**TASK ITEM:** From the entries below, reproduce exactly the lines from the one with "- **订阅源数量**: 8" through the one with "Screenshot - iPhone", both included, without images.
- - -
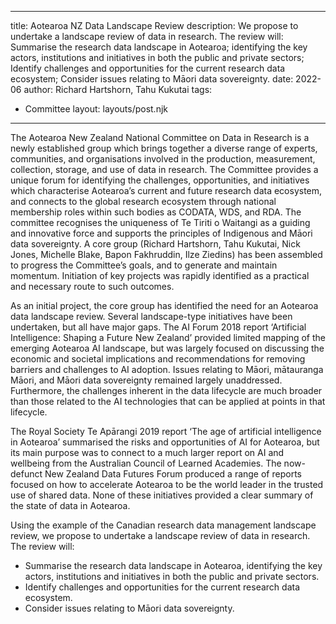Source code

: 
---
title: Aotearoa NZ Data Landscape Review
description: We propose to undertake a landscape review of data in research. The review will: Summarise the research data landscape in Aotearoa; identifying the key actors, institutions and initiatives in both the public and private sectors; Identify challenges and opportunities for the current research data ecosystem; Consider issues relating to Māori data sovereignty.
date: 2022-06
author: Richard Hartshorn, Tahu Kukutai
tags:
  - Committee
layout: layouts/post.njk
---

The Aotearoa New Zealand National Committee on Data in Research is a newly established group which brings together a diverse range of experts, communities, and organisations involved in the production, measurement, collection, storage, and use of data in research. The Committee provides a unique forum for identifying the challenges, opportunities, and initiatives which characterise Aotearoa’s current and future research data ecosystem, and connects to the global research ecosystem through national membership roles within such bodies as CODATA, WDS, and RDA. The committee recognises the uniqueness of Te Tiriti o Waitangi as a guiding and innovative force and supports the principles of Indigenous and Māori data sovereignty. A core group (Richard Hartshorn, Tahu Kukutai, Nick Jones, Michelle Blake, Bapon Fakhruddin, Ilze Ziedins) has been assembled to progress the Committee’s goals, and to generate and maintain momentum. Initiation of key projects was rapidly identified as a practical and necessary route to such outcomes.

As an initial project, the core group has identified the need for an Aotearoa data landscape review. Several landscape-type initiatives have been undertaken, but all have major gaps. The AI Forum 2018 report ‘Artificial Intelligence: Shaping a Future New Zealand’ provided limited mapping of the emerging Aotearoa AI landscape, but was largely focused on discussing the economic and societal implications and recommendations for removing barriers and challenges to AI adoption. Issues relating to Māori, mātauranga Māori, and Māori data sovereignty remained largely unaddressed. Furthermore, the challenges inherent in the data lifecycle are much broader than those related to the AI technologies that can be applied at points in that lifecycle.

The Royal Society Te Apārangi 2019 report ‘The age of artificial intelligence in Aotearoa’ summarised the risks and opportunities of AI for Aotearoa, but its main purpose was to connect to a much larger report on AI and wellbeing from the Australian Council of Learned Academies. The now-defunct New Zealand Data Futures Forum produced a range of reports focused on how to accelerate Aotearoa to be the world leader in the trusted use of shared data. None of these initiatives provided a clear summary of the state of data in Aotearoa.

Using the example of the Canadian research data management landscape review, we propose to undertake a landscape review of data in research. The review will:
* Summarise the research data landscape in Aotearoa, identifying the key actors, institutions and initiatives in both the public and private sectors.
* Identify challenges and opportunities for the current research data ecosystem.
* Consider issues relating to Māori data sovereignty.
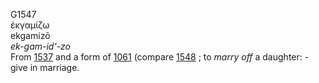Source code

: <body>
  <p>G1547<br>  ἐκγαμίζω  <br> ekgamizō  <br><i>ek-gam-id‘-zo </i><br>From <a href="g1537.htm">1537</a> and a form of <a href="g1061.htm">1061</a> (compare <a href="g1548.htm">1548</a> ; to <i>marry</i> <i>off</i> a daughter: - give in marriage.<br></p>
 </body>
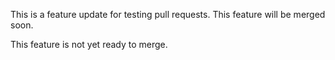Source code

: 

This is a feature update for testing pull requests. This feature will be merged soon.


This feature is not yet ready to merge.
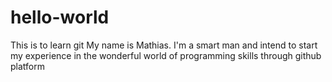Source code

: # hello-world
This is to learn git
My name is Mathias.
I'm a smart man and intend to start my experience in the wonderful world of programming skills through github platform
- - -
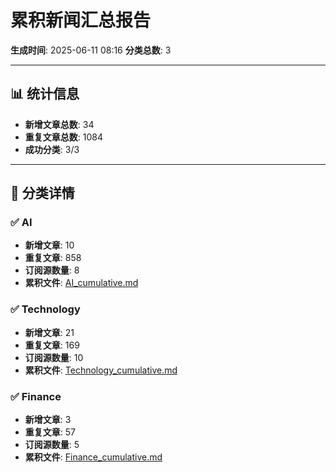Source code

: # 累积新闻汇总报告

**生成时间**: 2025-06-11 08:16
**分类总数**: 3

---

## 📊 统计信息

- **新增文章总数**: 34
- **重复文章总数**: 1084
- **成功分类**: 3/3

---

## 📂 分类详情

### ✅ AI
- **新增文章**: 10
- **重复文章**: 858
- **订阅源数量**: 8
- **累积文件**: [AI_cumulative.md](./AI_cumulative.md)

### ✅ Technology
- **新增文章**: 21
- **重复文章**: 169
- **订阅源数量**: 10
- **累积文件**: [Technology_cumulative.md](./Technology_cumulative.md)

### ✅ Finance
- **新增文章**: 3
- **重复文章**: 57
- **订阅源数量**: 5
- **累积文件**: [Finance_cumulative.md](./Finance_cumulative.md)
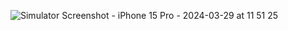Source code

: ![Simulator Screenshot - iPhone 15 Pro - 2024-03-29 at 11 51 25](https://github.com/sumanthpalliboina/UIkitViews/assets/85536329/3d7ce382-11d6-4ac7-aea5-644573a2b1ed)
- - -
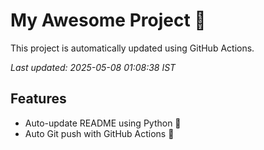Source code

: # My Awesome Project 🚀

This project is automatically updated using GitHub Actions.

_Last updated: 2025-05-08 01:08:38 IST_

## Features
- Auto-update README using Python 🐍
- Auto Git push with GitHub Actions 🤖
- - -
**SOLUTION TO THE PROBLEM:**
- **订阅源数量**: 8
- **累积文件**: [AI_cumulative.md](./AI_cumulative.md)

### ✅ Technology
- **新增文章**: 21
- **重复文章**: 169
- **订阅源数量**: 10
- **累积文件**: [Technology_cumulative.md](./Technology_cumulative.md)

### ✅ Finance
- **新增文章**: 3
- **重复文章**: 57
- **订阅源数量**: 5
- **累积文件**: [Finance_cumulative.md](./Finance_cumulative.md)
Source code

: ![Simulator Screenshot - iPhone 15 Pro - 2024-03-29 at 11 51 25](https://github.com/sumanthpalliboina/UIkitViews/assets/85536329/3d7ce382-11d6-4ac7-aea5-644573a2b1ed)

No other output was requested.